CT-Simulation/3-D Planning Process Likely to Grow

The era of CT-simulation/3-D planning is now beginning in earnest. University developed prototype systems are being replaced by robust commercial systems that are full-featured and easy to use. There is clear advantage to CT-simulation/3-D planning in better defining tumor/target volumes and the display of the defined target volumes and critical structures on DRRs. This facilitates optimal beam projections and determination of treatment apertures to maximize target volume coverage and minimize treatment of adjacent tissues. The next step is to show that this advantage leads to improved outcome, so clinical trials are imperative.

CT-simulation/3-D planning also offers other practical advantages that are often overlooked. First, patient satisfaction is clearly improved, since the virtual simulation process reduces patient fatigue and frustration during the planning process. Also, in the long run, when fully developed, this integrated 3-D technology will lead to improved efficiency of planning, delivery, and verification, and thus, lower costs.


1. Mohan R, et al: A comprehensive three-dimensional radiation treatment planning system. Int J Radiat Oncol Biol Phys 15:481-495, 1988.

2. Purdy JA, et al: Advances in 3-dimensional radiation treatment planning systems: Room-view display with real time interactivity. Int J Radiat Oncol Biol Phys 27(4):933-944, 1993.

3. Fraass BA, McShan DL: Three-dimensional treatment planning: I. Overview of a clinical planning system, in the use of computers in radiation therapy. Proceedings of the 9th International Conference on the Use of Computers in Radiation Therapy, Scheveningen, the Netherlands, Elsevier Science Publishers, 1987.

4. Perez A, Purdy JA, Harms WB, et al: Design of a fully integrated three-dimensional computed tomography simulator and preliminary clinical evaluation. Int J Radiat Oncol Biol Phys 30(4):887-897, 1994.
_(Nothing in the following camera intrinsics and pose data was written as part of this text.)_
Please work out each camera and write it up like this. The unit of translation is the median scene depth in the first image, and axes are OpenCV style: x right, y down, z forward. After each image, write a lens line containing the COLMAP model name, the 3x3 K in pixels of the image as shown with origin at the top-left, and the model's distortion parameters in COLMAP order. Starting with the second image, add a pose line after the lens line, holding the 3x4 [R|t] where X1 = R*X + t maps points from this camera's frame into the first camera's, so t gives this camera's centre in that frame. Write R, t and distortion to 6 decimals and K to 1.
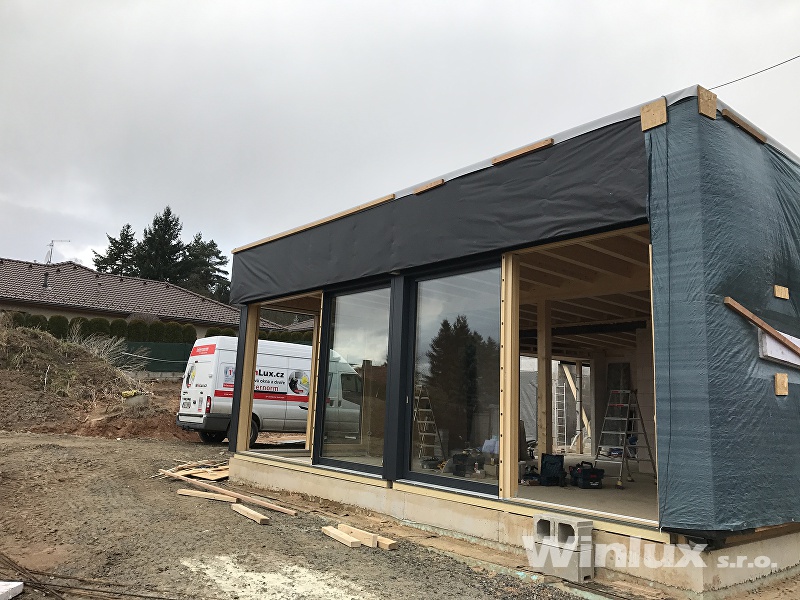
lens RADIAL K [[651.9, 0, 397.5], [0, 651.9, 294.7], [0, 0, 1]] dist [0.015922, -0.002026]
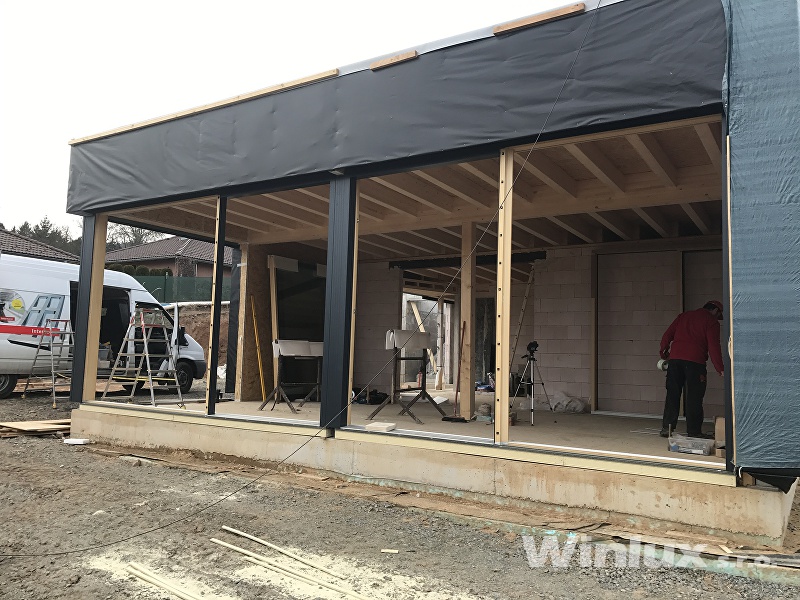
lens RADIAL K [[658.3, 0, 394.9], [0, 658.3, 296.4], [0, 0, 1]] dist [0.014336, -0.001028]
pose [[0.953135, 0.010549, 0.302362, -0.207383], [-0.038001, 0.995651, 0.085054, 0.054816], [-0.300149, -0.092558, 0.949391, 0.241950]]
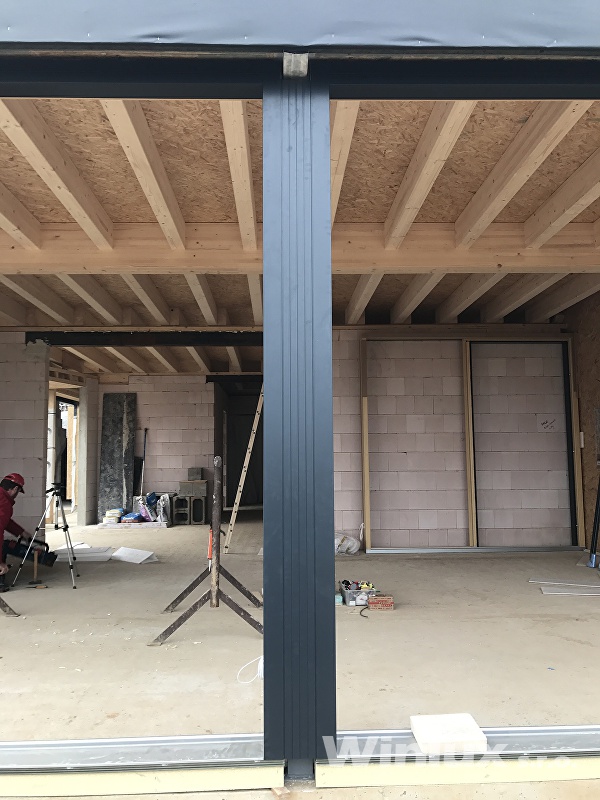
lens RADIAL K [[658.3, 0, 301.8], [0, 658.3, 395.6], [0, 0, 1]] dist [0.014336, -0.001028]
pose [[0.604730, 0.020109, 0.796176, -0.280627], [-0.098548, 0.993888, 0.049749, 0.121215], [-0.790310, -0.108547, 0.603016, 0.943768]]
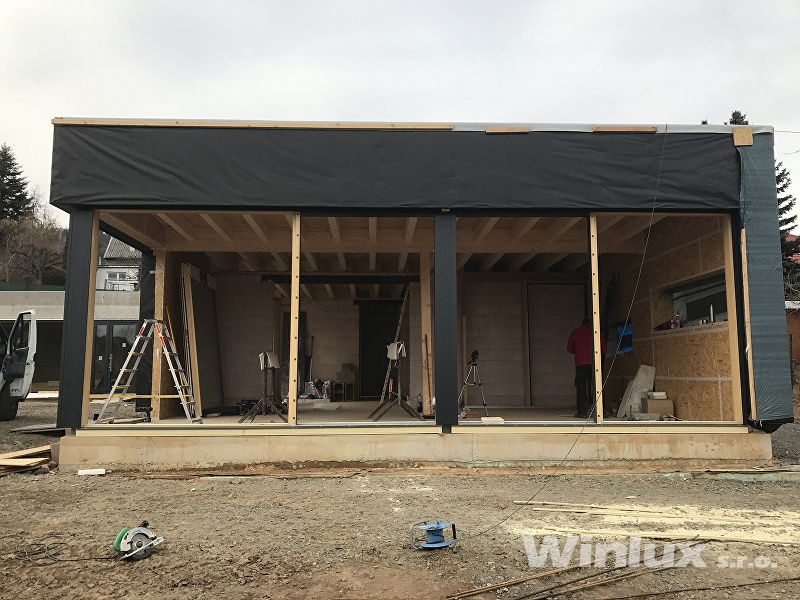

5. Sherouse GW, et al: Virtual simulation in the clinical setting: Some practical considerations. Int J Radiat Oncol Biol Phys 19(4):1059-1065, 1990.

6. Sherouse GW, Chaney EL: The portable virtual simulator. Int J Radiat Oncol Biol Phys 21(2):475-483, 1991.

7. Rosenman J, et al: Virtual simulation: Initial clinical results. Int J Radiat Oncol Biol Phys 20(4):843-851, 1991.

8. Chaney EL, Pizer SM: Defining anatomical structures from medical images. Semin Radiat Oncol 2(4):215-225, 1992.

9. American College of Radiology, National Electrical Manufacturers Association: Digital Imaging and Communications in Medicine (DICOM): Version 3.0. Standard, ACR-NEMA Committee, Working Group VI, Washington, DC, 1994.

10. ICRU: Prescribing, recording, and reporting photon beam therapy. International Commission on Radiation Units and Measurements, report no. 50, Bethesda, MD, 1993.